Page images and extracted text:
::::::
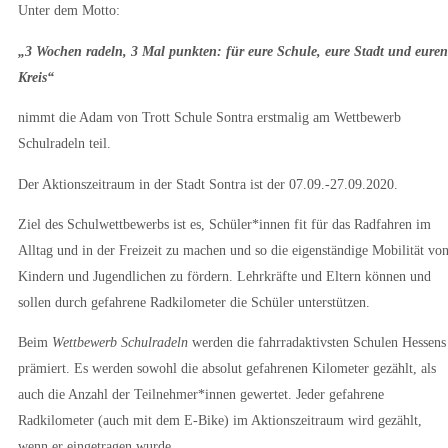
Unter dem Motto:
„3 Wochen radeln, 3 Mal punkten: für eure Schule, eure Stadt und euren
Kreis“
nimmt die Adam von Trott Schule Sontra erstmalig am Wettbewerb
Schulradeln teil.
Der Aktionszeitraum in der Stadt Sontra ist der 07.09.-27.09.2020.
Ziel des Schulwettbewerbs ist es, Schüler*innen fit für das Radfahren im
Alltag und in der Freizeit zu machen und so die eigenständige Mobilität vo
Kindern und Jugendlichen zu fördern. Lehrkräfte und Eltern können und
sollen durch gefahrene Radkilometer die Schüler unterstützen.
Beim
Wettbewerb Schulradeln
werden die fahrradaktivsten Schulen Hessens
prämiert. Es werden sowohl die absolut gefahrenen Kilometer gezählt, als
auch die Anzahl der Teilnehmer*innen gewertet. Jeder gefahrene
Radkilometer (auch mit dem E-Bike) im Aktionszeitraum wird gezählt,
wenn er eingetragen wurde.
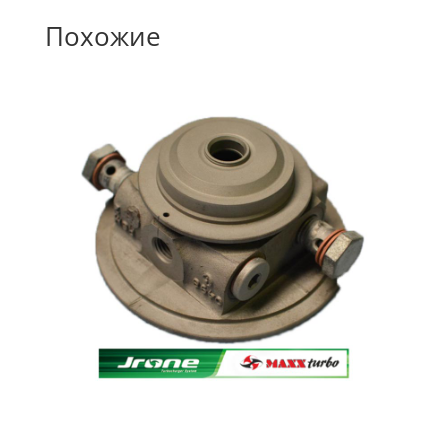
Похожие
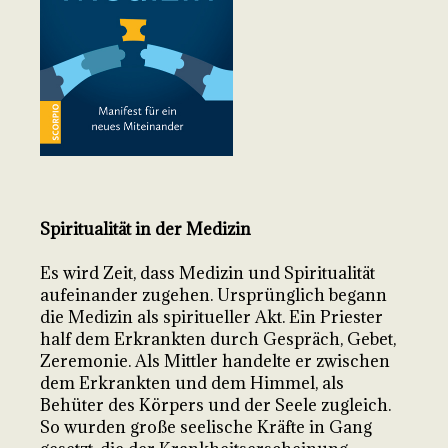
Spiritualität in der Medizin
Es wird Zeit, dass Medizin und Spiritualität
aufeinander zugehen. Ursprünglich begann
die Medizin als spiritueller Akt. Ein Priester
half dem Erkrankten durch Gespräch, Gebet,
Zeremonie. Als Mittler handelte er zwischen
dem Erkrankten und dem Himmel, als
Behüter des Körpers und der Seele zugleich.
So wurden große seelische Kräfte in Gang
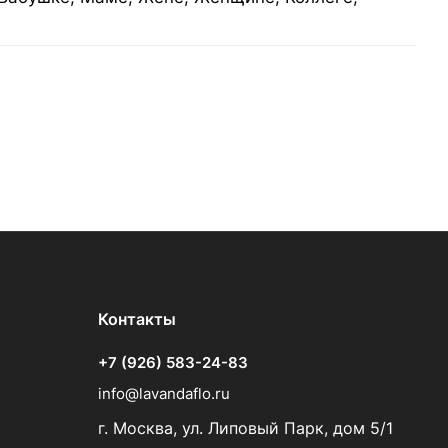
Контакты
+7 (926) 583-24-83
info@lavandaflo.ru
г. Москва, ул. Липовый Парк, дом 5/1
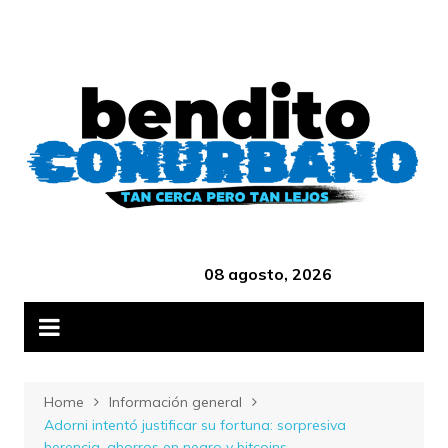
Skip
B
to
content
‎ ‎ ‎ ‎ ‎ ‎ ‎ ‎ ‎ ‎ ‎ ‎ ‎ ‎ ‎ ‎ ‎ ‎ ‎ ‎ ‎ ‎ ‎ ‎ ‎ ‎ ‎ ‎ ‎ ‎ ‎ ‎ ‎ ‎ ‎ ‎ ‎ ‎ ‎ ‎ ‎ ‎ ‎ ‎ ‎
08 agosto, 2026
Home
Información general
Adorni intentó justificar su fortuna: sorpresiva
herencia, ahorros en negro y bitcoins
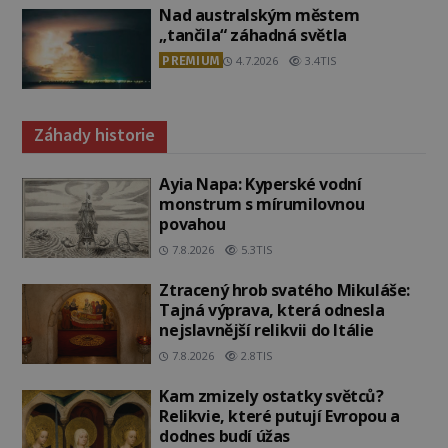
Nad australským městem
„tančila“ záhadná světla
PREMIUM
4.7.2026
3.4TIS
Záhady historie
Ayia Napa: Kyperské vodní
monstrum s mírumilovnou
povahou
7.8.2026
5.3TIS
Ztracený hrob svatého Mikuláše:
Tajná výprava, která odnesla
nejslavnější relikvii do Itálie
7.8.2026
2.8TIS
Kam zmizely ostatky světců?
Relikvie, které putují Evropou a
dodnes budí úžas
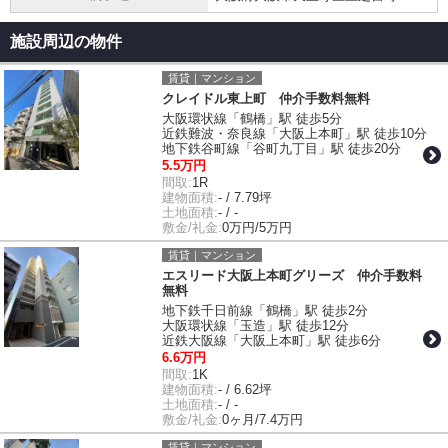
施設周辺の物件
賃貸｜マンション
クレイドル東上町 仲介手数料無料
大阪環状線「鶴橋」駅 徒歩5分
近鉄難波・奈良線「大阪上本町」駅 徒歩10分
地下鉄谷町線「谷町九丁目」駅 徒歩20分
5.5万円
間取:
1R
建物面積:
- / 7.79坪
土地面積:
- / -
敷金/礼金:
0万円/5万円
賃貸｜マンション
エスリード大阪上本町グリーズ 仲介手数料
無料
地下鉄千日前線「鶴橋」駅 徒歩2分
大阪環状線「玉造」駅 徒歩12分
近鉄大阪線「大阪上本町」駅 徒歩6分
6.6万円
間取:
1K
建物面積:
- / 6.62坪
土地面積:
- / -
敷金/礼金:
0ヶ月/7.4万円
賃貸｜マンション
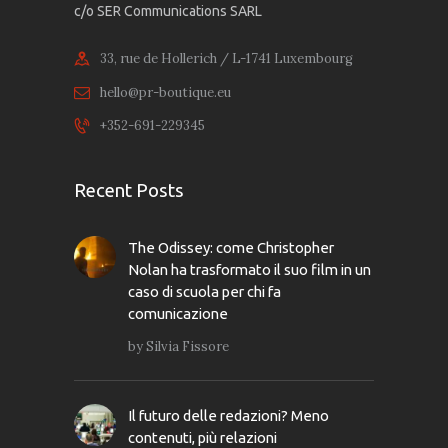
c/o SER Communications SARL
33, rue de Hollerich / L-1741 Luxembourg
hello@pr-boutique.eu
+352-691-229345
Recent Posts
The Odissey: come Christopher
Nolan ha trasformato il suo film in un
caso di scuola per chi fa
comunicazione
by
Silvia Fissore
Il futuro delle redazioni? Meno
contenuti, più relazioni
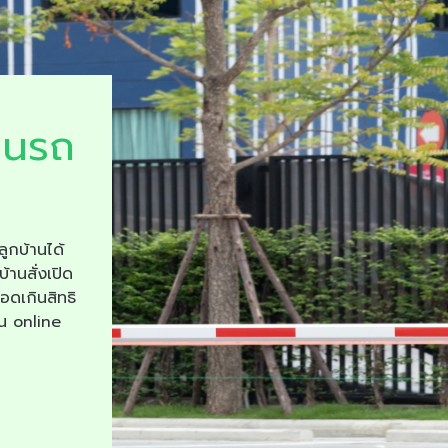
ยนรถ
ลูกบ้านได้
บ้านสั่งเปิด
จอดเกินสิทธิ
าน online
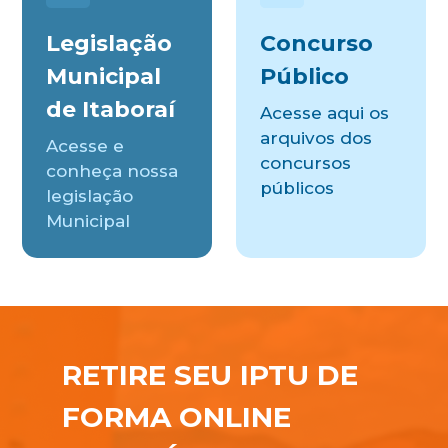
Legislação
Concurso
Municipal
Público
de Itaboraí
Acesse aqui os
arquivos dos
Acesse e
concursos
conheça nossa
públicos
legislação
Municipal
RETIRE SEU IPTU DE
FORMA ONLINE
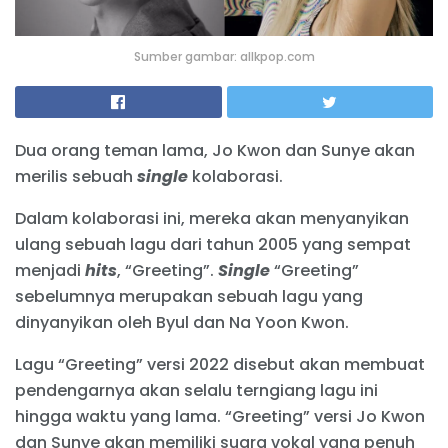
Sumber gambar: allkpop.com
Dua orang teman lama, Jo Kwon dan Sunye akan
merilis sebuah
single
kolaborasi.
Dalam kolaborasi ini, mereka akan menyanyikan
ulang sebuah lagu dari tahun 2005 yang sempat
menjadi
hits
, “Greeting”.
Single
“Greeting”
sebelumnya merupakan sebuah lagu yang
dinyanyikan oleh Byul dan Na Yoon Kwon.
Lagu “Greeting” versi 2022 disebut akan membuat
pendengarnya akan selalu terngiang lagu ini
hingga waktu yang lama. “Greeting” versi Jo Kwon
dan Sunye akan memiliki suara vokal yang penuh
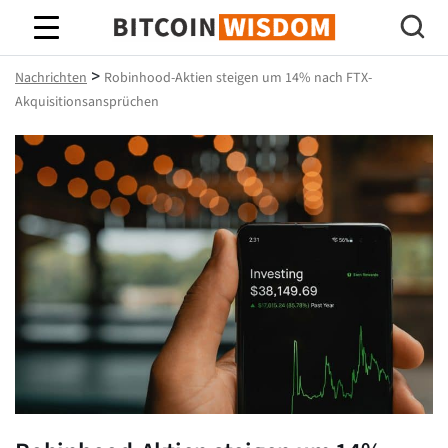
Bitcoin-Weisheit
>
Nachrichten
Robinhood-Aktien steigen um 14% nach FTX-
Akquisitionsansprüchen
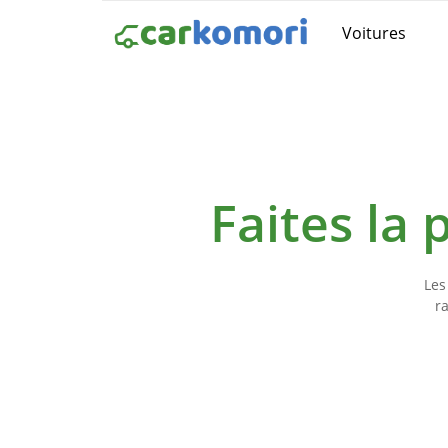
Voitures
Faites la
Les
r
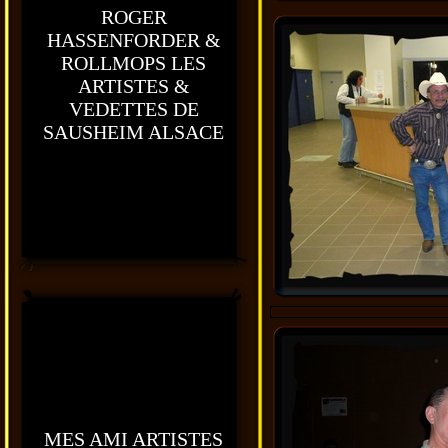
ROGER
HASSENFORDER &
ROLLMOPS LES
ARTISTES &
VEDETTES DE
SAUSHEIM ALSACE
MES AMI ARTISTES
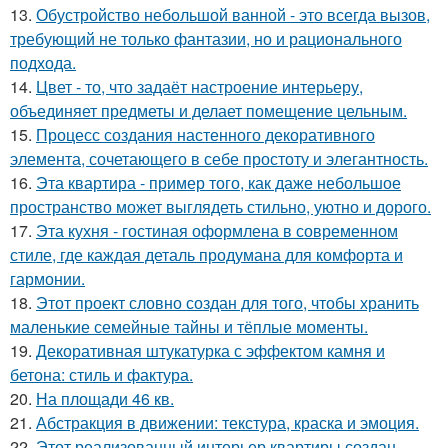
13.
Обустройство небольшой ванной - это всегда вызов,
требующий не только фантазии, но и рационального
подхода.
14.
Цвет - то, что задаёт настроение интерьеру,
объединяет предметы и делает помещение цельным.
15.
Процесс создания настенного декоративного
элемента, сочетающего в себе простоту и элегантность.
16.
Эта квартира - пример того, как даже небольшое
пространство может выглядеть стильно, уютно и дорого.
17.
Эта кухня - гостиная оформлена в современном
стиле, где каждая деталь продумана для комфорта и
гармонии.
18.
Этот проект словно создан для того, чтобы хранить
маленькие семейные тайны и тёплые моменты.
19.
Декоративная штукатурка с эффектом камня и
бетона: стиль и фактура.
20.
На площади 46 кв.
21.
Абстракция в движении: текстура, краска и эмоция.
22.
Этот реализованный интерьер квартиры создан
::::::
EXERCISE AIM - Write out all of the material again, putting "Stadtradeln" in place of each "Schulradeln" and keeping everything else the same. Leave the pictures out of your answer.

REPLY TO THE TASK -
Unter dem Motto:
„3 Wochen radeln, 3 Mal punkten: für eure Schule, eure Stadt und euren
Kreis“
nimmt die Adam von Trott Schule Sontra erstmalig am Wettbewerb
Stadtradeln teil.
Der Aktionszeitraum in der Stadt Sontra ist der 07.09.-27.09.2020.
Ziel des Schulwettbewerbs ist es, Schüler*innen fit für das Radfahren im
Alltag und in der Freizeit zu machen und so die eigenständige Mobilität vo
Kindern und Jugendlichen zu fördern. Lehrkräfte und Eltern können und
sollen durch gefahrene Radkilometer die Schüler unterstützen.
Beim
Wettbewerb Stadtradeln
werden die fahrradaktivsten Schulen Hessens
prämiert. Es werden sowohl die absolut gefahrenen Kilometer gezählt, als
auch die Anzahl der Teilnehmer*innen gewertet. Jeder gefahrene
Radkilometer (auch mit dem E-Bike) im Aktionszeitraum wird gezählt,
wenn er eingetragen wurde.
Похожие
Spiritualität in der Medizin
Es wird Zeit, dass Medizin und Spiritualität
aufeinander zugehen. Ursprünglich begann
die Medizin als spiritueller Akt. Ein Priester
half dem Erkrankten durch Gespräch, Gebet,
Zeremonie. Als Mittler handelte er zwischen
dem Erkrankten und dem Himmel, als
Behüter des Körpers und der Seele zugleich.
So wurden große seelische Kräfte in Gang
Контакты
+7 (926) 583-24-83
info@lavandaflo.ru
г. Москва, ул. Липовый Парк, дом 5/1
Skip
B
to
content
‎ ‎ ‎ ‎ ‎ ‎ ‎ ‎ ‎ ‎ ‎ ‎ ‎ ‎ ‎ ‎ ‎ ‎ ‎ ‎ ‎ ‎ ‎ ‎ ‎ ‎ ‎ ‎ ‎ ‎ ‎ ‎ ‎ ‎ ‎ ‎ ‎ ‎ ‎ ‎ ‎ ‎ ‎ ‎ ‎
08 agosto, 2026
Home
Información general
Adorni intentó justificar su fortuna: sorpresiva
herencia, ahorros en negro y bitcoins
Nad australským městem
„tančila“ záhadná světla
PREMIUM
4.7.2026
3.4TIS
Záhady historie
Ayia Napa: Kyperské vodní
monstrum s mírumilovnou
povahou
7.8.2026
5.3TIS
Ztracený hrob svatého Mikuláše:
Tajná výprava, která odnesla
nejslavnější relikvii do Itálie
7.8.2026
2.8TIS
Kam zmizely ostatky světců?
Relikvie, které putují Evropou a
dodnes budí úžas
施設周辺の物件
賃貸｜マンション
クレイドル東上町 仲介手数料無料
大阪環状線「鶴橋」駅 徒歩5分
近鉄難波・奈良線「大阪上本町」駅 徒歩10分
地下鉄谷町線「谷町九丁目」駅 徒歩20分
5.5万円
間取:
1R
建物面積:
- / 7.79坪
土地面積:
- / -
敷金/礼金:
0万円/5万円
賃貸｜マンション
エスリード大阪上本町グリーズ 仲介手数料
無料
地下鉄千日前線「鶴橋」駅 徒歩2分
大阪環状線「玉造」駅 徒歩12分
近鉄大阪線「大阪上本町」駅 徒歩6分
6.6万円
間取:
1K
建物面積:
- / 6.62坪
土地面積:
- / -
敷金/礼金:
0ヶ月/7.4万円
賃貸｜マンション
c/o SER Communications SARL
33, rue de Hollerich / L-1741 Luxembourg
hello@pr-boutique.eu
+352-691-229345
Recent Posts
The Odissey: come Christopher
Nolan ha trasformato il suo film in un
caso di scuola per chi fa
comunicazione
by
Silvia Fissore
Il futuro delle redazioni? Meno
contenuti, più relazioni
ยนรถ
ลูกบ้านได้
บ้านสั่งเปิด
จอดเกินสิทธิ
าน online
Legislação
Concurso
Municipal
Público
de Itaboraí
Acesse aqui os
arquivos dos
Acesse e
concursos
conheça nossa
públicos
legislação
Municipal
RETIRE SEU IPTU DE
FORMA ONLINE
Sumber gambar: allkpop.com
Dua orang teman lama, Jo Kwon dan Sunye akan
merilis sebuah
single
kolaborasi.
Dalam kolaborasi ini, mereka akan menyanyikan
ulang sebuah lagu dari tahun 2005 yang sempat
menjadi
hits
, “Greeting”.
Single
“Greeting”
sebelumnya merupakan sebuah lagu yang
dinyanyikan oleh Byul dan Na Yoon Kwon.
Lagu “Greeting” versi 2022 disebut akan membuat
pendengarnya akan selalu terngiang lagu ini
hingga waktu yang lama. “Greeting” versi Jo Kwon
dan Sunye akan memiliki suara vokal yang penuh
Bitcoin-Weisheit
>
Nachrichten
Robinhood-Aktien steigen um 14% nach FTX-
Akquisitionsansprüchen
Voitures
Faites la
Les
r
ROGER
HASSENFORDER &
ROLLMOPS LES
ARTISTES &
VEDETTES DE
SAUSHEIM ALSACE
MES AMI ARTISTES
13.
Обустройство небольшой ванной - это всегда вызов,
требующий не только фантазии, но и рационального
подхода.
14.
Цвет - то, что задаёт настроение интерьеру,
объединяет предметы и делает помещение цельным.
15.
Процесс создания настенного декоративного
элемента, сочетающего в себе простоту и элегантность.
16.
Эта квартира - пример того, как даже небольшое
пространство может выглядеть стильно, уютно и дорого.
17.
Эта кухня - гостиная оформлена в современном
стиле, где каждая деталь продумана для комфорта и
гармонии.
18.
Этот проект словно создан для того, чтобы хранить
маленькие семейные тайны и тёплые моменты.
19.
Декоративная штукатурка с эффектом камня и
бетона: стиль и фактура.
20.
На площади 46 кв.
21.
Абстракция в движении: текстура, краска и эмоция.
22.
Этот реализованный интерьер квартиры создан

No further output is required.